Оказавшись в безвыходном положении, князь Дмитрий решил созвать народное ополчение. Но прежде ему нужно было сломить свою гордыню и очистить душу покаянием…
Сегодня мы представляем Куликовскую битву в качестве своего рода праздничного шествия представителей уже почти объединившихся русских земель и княжеств на общее дело — военную страду. С песней, с шуткой, с веселым блеском в глазах идут сверкающие доспехами полки на поле ратной славы…

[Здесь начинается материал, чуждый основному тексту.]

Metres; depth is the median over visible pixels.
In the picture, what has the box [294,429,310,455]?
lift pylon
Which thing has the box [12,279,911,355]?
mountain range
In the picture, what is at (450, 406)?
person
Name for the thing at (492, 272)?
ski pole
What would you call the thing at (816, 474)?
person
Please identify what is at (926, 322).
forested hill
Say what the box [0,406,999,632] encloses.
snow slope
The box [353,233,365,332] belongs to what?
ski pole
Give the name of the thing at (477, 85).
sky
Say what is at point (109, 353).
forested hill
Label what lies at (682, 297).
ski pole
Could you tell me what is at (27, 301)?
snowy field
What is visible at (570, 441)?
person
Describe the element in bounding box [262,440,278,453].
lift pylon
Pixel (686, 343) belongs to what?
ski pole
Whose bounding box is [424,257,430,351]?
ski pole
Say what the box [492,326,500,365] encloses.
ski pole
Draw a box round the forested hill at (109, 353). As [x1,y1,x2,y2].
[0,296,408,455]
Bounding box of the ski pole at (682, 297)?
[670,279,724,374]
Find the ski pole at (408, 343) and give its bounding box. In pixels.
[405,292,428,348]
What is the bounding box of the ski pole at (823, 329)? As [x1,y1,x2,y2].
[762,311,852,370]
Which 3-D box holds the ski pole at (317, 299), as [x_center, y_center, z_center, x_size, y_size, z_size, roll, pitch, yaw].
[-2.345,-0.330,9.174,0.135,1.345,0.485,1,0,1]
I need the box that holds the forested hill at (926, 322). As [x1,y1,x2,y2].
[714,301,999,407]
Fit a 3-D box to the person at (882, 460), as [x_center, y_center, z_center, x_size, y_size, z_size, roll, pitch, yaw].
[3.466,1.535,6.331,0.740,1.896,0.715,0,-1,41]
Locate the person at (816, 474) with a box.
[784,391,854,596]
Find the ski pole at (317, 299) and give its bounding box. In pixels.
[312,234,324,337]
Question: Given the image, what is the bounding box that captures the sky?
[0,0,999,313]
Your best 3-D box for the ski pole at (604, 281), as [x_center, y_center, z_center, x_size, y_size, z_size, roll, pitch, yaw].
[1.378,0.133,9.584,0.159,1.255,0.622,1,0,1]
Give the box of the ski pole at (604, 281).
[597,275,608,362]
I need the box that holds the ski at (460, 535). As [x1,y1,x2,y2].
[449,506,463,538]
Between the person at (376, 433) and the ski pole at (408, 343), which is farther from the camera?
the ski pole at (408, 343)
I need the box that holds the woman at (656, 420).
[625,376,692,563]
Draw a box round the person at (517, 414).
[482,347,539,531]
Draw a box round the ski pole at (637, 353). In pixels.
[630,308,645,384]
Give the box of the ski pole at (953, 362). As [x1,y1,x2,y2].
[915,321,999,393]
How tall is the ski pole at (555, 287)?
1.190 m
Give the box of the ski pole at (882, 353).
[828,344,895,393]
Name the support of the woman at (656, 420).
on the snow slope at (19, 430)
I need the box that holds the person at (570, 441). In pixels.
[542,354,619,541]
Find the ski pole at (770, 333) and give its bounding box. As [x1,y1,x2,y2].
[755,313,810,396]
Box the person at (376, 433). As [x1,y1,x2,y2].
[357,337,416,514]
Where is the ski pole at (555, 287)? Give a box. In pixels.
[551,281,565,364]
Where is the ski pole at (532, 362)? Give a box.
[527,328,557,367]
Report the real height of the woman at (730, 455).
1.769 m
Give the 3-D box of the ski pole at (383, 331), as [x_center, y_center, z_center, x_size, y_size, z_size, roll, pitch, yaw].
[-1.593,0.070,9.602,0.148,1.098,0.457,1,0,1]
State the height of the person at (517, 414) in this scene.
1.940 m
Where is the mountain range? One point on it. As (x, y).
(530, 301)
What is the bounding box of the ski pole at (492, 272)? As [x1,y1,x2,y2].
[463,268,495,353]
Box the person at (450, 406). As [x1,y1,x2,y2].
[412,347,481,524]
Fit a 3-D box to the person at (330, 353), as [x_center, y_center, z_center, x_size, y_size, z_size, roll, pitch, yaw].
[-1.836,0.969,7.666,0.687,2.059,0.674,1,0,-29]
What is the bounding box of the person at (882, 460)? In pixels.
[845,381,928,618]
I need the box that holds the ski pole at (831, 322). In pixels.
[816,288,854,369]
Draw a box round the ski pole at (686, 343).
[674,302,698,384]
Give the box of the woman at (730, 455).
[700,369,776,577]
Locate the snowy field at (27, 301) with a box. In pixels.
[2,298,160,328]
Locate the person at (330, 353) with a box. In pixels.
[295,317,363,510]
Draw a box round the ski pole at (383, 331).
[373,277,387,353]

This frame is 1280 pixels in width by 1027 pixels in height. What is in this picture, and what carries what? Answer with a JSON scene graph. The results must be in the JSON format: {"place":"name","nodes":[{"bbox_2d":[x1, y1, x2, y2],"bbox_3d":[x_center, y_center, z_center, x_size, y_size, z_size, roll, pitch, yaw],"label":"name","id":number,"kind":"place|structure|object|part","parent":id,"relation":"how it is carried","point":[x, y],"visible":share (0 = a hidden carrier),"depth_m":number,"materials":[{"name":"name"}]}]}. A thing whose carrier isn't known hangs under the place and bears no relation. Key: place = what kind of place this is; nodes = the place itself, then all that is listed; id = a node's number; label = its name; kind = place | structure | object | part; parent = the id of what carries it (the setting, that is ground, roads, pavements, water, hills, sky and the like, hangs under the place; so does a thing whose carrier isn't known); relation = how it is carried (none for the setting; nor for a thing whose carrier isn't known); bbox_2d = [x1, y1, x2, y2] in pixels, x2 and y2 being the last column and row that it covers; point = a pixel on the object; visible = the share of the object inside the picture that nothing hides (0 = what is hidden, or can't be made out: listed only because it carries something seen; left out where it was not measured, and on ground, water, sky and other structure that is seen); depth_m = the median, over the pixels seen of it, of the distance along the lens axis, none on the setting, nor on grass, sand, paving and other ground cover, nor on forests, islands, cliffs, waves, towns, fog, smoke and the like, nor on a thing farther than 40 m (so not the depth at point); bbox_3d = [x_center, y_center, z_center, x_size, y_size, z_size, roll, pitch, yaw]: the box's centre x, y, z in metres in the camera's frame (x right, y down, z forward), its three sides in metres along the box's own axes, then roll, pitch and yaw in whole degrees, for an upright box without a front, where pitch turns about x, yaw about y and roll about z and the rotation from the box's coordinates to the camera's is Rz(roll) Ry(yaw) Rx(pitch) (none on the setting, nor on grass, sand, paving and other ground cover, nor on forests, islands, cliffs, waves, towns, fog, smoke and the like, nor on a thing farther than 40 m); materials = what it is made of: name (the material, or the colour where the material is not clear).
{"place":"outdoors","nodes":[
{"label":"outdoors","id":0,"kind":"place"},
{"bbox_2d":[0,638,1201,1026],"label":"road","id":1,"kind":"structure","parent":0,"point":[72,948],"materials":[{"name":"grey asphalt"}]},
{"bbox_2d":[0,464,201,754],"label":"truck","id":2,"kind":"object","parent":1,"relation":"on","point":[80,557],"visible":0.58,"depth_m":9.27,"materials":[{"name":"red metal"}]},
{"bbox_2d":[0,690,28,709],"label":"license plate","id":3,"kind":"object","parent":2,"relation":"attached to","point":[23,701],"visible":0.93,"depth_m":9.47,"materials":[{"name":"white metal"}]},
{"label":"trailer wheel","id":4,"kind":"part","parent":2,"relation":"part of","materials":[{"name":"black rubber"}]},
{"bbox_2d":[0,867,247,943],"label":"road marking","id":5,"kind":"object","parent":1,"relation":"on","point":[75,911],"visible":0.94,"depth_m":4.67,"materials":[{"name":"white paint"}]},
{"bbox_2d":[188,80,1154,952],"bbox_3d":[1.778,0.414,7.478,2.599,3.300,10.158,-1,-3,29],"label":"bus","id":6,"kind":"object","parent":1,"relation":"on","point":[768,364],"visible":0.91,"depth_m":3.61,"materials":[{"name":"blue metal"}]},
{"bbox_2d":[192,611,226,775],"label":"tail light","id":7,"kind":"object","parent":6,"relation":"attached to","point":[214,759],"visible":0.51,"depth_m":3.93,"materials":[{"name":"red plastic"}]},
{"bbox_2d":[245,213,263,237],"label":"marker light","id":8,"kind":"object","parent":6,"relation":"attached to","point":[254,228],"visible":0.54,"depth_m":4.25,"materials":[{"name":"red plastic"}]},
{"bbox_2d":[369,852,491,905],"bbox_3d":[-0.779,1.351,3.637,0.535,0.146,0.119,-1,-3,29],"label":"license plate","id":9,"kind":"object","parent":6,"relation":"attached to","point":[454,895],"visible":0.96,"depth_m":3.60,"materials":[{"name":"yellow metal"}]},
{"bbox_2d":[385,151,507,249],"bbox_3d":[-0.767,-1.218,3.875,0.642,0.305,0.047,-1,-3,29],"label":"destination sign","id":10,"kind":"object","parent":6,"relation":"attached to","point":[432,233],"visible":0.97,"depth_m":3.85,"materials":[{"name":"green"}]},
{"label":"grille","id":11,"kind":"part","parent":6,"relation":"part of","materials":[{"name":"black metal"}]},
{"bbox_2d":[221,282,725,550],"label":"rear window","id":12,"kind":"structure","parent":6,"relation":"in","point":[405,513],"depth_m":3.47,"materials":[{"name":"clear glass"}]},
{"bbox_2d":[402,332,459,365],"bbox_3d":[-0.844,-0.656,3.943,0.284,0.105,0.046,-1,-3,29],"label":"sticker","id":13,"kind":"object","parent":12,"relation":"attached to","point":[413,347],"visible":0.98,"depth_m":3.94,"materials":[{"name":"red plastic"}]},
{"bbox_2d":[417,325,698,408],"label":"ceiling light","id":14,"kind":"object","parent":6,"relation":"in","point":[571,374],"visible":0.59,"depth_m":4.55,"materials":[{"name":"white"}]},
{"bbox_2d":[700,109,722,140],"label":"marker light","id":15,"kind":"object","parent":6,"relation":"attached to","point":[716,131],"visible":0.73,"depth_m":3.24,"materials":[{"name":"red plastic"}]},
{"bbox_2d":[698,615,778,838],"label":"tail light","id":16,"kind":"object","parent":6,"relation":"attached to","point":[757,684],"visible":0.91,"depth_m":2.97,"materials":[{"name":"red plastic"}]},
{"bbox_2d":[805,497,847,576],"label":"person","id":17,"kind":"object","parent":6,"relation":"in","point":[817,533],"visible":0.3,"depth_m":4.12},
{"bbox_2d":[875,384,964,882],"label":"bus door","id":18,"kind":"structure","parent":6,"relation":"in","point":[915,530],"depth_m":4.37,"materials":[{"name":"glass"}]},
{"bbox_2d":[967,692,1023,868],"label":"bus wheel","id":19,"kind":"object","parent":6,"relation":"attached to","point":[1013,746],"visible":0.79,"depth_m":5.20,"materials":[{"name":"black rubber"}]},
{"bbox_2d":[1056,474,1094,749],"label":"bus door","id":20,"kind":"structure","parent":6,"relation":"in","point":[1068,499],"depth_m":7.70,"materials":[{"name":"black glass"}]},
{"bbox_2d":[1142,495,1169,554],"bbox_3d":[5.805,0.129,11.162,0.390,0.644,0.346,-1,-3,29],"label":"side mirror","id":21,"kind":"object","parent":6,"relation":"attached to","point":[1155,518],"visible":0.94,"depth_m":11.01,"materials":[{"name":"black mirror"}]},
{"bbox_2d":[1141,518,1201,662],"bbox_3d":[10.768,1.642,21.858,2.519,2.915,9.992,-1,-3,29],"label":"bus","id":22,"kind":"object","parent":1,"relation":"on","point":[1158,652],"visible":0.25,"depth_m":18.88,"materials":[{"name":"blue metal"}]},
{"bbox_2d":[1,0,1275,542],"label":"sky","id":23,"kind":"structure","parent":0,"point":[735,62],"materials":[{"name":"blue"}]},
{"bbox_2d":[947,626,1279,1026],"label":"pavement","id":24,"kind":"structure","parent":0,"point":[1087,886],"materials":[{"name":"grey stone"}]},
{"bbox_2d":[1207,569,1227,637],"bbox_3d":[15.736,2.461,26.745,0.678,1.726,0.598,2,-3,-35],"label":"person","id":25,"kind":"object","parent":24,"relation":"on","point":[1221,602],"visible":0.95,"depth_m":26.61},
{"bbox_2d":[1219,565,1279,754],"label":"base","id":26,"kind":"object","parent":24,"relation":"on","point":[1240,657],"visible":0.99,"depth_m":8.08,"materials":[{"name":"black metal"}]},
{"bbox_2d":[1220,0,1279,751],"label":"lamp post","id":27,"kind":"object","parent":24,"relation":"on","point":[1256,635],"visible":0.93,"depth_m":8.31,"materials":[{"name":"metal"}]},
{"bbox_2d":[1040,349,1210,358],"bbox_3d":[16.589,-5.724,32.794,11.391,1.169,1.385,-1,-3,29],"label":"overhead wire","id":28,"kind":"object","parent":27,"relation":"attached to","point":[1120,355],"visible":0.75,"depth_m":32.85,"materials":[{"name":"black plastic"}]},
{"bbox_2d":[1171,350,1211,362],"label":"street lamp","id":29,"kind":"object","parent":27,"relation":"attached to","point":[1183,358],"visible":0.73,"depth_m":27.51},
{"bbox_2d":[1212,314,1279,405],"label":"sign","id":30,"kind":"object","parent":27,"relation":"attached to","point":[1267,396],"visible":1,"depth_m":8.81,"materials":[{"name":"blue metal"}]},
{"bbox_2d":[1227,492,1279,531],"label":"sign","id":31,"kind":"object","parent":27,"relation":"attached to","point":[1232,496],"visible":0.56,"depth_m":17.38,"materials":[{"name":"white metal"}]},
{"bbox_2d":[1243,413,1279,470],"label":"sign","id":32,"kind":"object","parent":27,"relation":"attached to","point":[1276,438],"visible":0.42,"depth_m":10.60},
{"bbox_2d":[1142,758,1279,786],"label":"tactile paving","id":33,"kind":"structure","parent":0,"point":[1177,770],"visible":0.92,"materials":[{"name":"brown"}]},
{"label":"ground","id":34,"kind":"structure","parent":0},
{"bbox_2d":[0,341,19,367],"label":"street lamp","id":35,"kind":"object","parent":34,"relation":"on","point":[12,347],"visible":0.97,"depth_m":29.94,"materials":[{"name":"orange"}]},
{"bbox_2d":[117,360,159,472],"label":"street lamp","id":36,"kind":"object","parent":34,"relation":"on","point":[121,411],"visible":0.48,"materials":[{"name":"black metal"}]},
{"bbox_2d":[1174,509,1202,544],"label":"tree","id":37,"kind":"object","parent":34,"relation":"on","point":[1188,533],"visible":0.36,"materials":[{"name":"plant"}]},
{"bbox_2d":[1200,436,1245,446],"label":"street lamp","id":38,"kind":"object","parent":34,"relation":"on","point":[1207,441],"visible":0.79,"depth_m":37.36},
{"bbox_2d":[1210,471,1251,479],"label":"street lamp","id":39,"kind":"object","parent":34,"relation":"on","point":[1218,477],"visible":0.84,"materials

В реальности всё было сложнее и прозаичнее. «Розмирие» с Мамаем многие считали таким же проявлением непомерной гордыни князя Дмитрия, как и неудавшуюся попытку установления автокефалии или столь же бесплодную попытку решить московско-тверской спор путем вероломного захвата в Москве Михаила Тверского в 1367 году. Спор Дмитрия с Мамаем о размерах дани к разговорам о гордости прибавлял пересуды о наследственной скупости потомков Калиты. Теперь народ должен был кровью оплачивать эту скупость…
Куликовская битва. 8 сентября 1380 г.
Превратить войну с Мамаем из «битвы за деньги» в «битву за веру» мог только какой-то очень уважаемый в народе церковный деятель. Речь шла не о митрополите Киприане с его литовскими симпатиями и византийским происхождением, не о коломенском владыке Герасиме, которого за пределами Коломны мало кто знал, не о ком-либо из запятнанных «делом Митяя» московских монастырских «старцев». Единственный, кто мог сыграть эту великую историческую роль, был игумен Сергий Радонежский. В народе его уже при жизни считали святым. О чудесах, происходивших в его обители, слагали легенды. Ему наяву являлась Богородица с апостолами. Он воскрешал мертвых и причащался небесным огнем. При всем том он был прост и доступен. Каждый, кто хотя бы раз встречался с «великим старцем», навсегда хранил в душе его светлый образ.
Маковецкий отшельник понимал жестокие законы мира сего, но умел обходить их тропою добра и милосердия. Через своих многочисленных учеников и собеседников он имел ясное представление обо всем, что происходило на Руси. Подобно древним пророкам, он чувствовал ответственность перед Богом за свой народ. Погруженный в молитву и внутреннее созерцание, он говорил мало, но каждое его слово стоило дорого.